• Supplied text:
Ah, well I tend to get into character, I go all out... this WIP Thorns is not a happy tale. I'll change it back once i feel I have gone far enough with the WIP To not need the visual reminder.  When I change it I promise it will be a happy blue lotus


----------



## Sheilawisz (Apr 4, 2012)

So, what is the difference between American Whiskey and Scotch?? What is Bourbon exactly? Also, what is the right kind of glass to enjoy whiskey? I am starting to feel more curiosity about this =)


----------



## Steerpike (Apr 4, 2012)

Corn has to make up at least half of the grain material for bourbon. Some very technical people will argue that Bourbon has to come from Bourbon county, Kentucky.

Scotch is made primarily from barley. Some might be just barley, but others will add in additional grains. It has to be from Scotland


----------



## Sheilawisz (Apr 4, 2012)

Thanks Steerpike, is the taste and smell very different between these various kinds of Whiskey??


----------



## Steerpike (Apr 4, 2012)

Sheilawisz said:


> Thanks Steerpike, is the taste and smell very different between these different kinds of Whiskey??



I'd say yes on both counts. But some of that may come from familiarity. For example, you would be able to notice differences in wines that I would not detect.

Even among scotches, there is a lot of variation, often relating to the part of Scotland where the distillery is located. Some incorporate a lot of peat into the process, giving a heavy, smoky flavor. Those are definitely distinguishable even over other scotches on the basis of taste and smell.


----------

• Photos of people with keypoints:
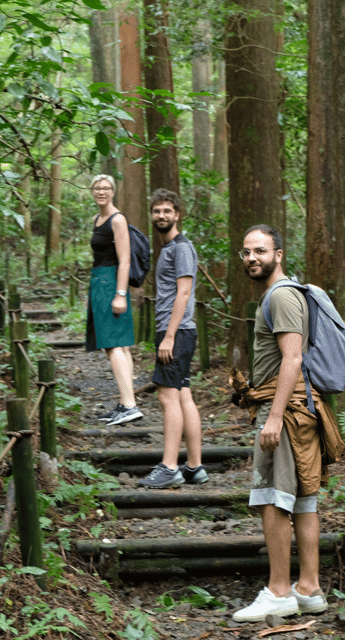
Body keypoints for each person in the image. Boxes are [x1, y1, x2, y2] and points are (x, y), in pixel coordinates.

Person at [229, 224, 345, 623]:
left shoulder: (280, 297)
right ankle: (309, 588)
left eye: (260, 251)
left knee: (273, 498)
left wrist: (273, 418)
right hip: (302, 408)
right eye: (246, 252)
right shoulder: (283, 295)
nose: (251, 259)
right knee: (303, 498)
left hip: (288, 409)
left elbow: (292, 359)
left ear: (278, 254)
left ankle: (279, 591)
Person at [138, 189, 208, 488]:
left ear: (177, 214)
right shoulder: (169, 248)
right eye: (157, 211)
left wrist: (168, 336)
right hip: (178, 331)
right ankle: (194, 466)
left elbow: (184, 292)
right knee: (182, 395)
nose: (162, 216)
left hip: (176, 331)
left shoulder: (181, 248)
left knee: (167, 396)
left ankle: (169, 468)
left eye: (167, 211)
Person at [85, 175, 142, 426]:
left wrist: (120, 294)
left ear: (113, 192)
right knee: (122, 345)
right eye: (97, 188)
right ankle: (127, 402)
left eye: (106, 188)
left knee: (112, 345)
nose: (101, 192)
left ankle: (129, 404)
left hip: (111, 283)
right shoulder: (97, 219)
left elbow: (125, 259)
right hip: (100, 281)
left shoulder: (117, 220)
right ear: (92, 192)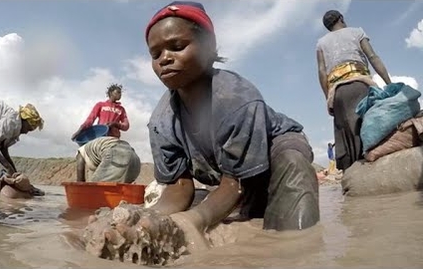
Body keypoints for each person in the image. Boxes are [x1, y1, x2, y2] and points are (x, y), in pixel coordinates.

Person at [140, 0, 320, 247]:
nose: (165, 59)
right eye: (155, 54)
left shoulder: (237, 100)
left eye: (177, 46)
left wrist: (194, 220)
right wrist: (144, 220)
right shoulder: (161, 122)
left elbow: (234, 183)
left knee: (292, 169)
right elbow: (179, 188)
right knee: (248, 211)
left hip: (276, 150)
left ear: (208, 47)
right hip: (233, 175)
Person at [316, 10, 392, 171]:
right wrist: (389, 83)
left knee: (346, 136)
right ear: (341, 18)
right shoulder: (357, 32)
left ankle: (352, 176)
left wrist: (329, 97)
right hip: (361, 85)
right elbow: (373, 57)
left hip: (338, 93)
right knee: (372, 129)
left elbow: (322, 72)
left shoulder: (321, 43)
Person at [76, 136, 141, 183]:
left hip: (116, 153)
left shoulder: (80, 151)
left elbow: (80, 179)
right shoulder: (95, 150)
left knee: (94, 187)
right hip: (134, 159)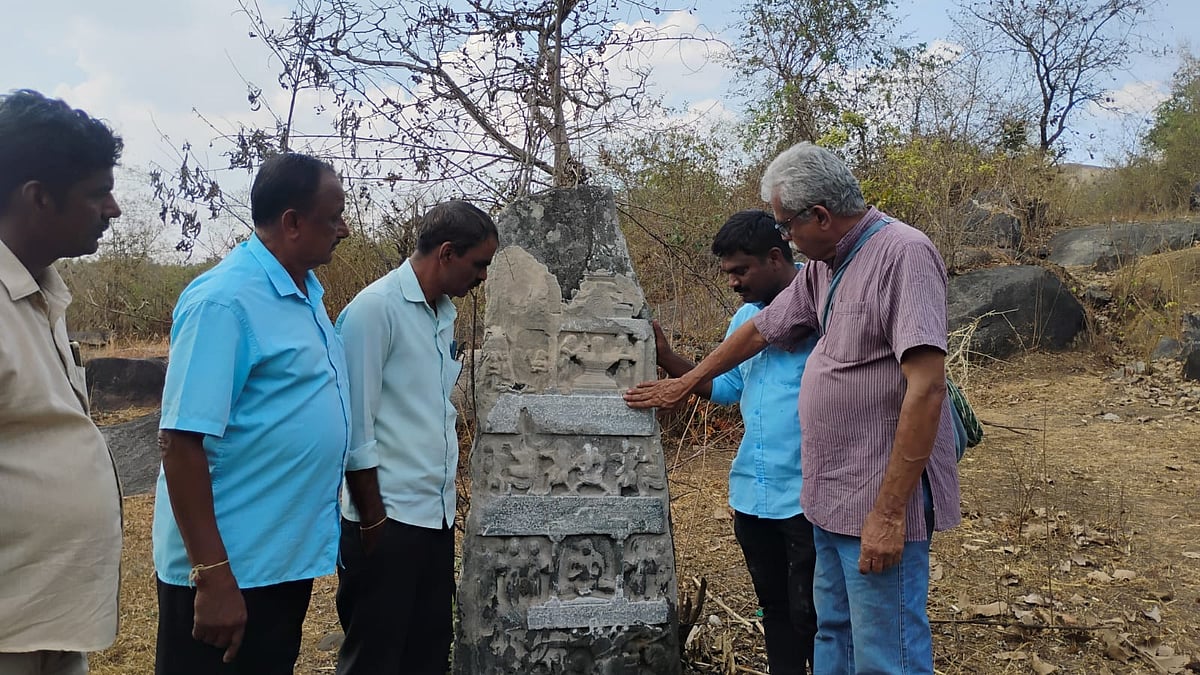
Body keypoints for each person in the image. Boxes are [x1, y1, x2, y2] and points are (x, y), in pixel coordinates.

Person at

• Try it: Summarize the forum thread on whiskey in two sentences. Rely solely on the forum thread when completing the task.

• Expected answer: Sheilawisz asks how American whiskey differs from Scotch and what bourbon is, and Steerpike replies that corn must make up at least half of bourbon's grain, while Scotch is made primarily from barley and must come from Scotland. When asked whether taste and smell differ, Steerpike says they do, partly as a matter of familiarity, and adds that scotches vary with the distillery's region, with heavily peated ones having a smoky flavor.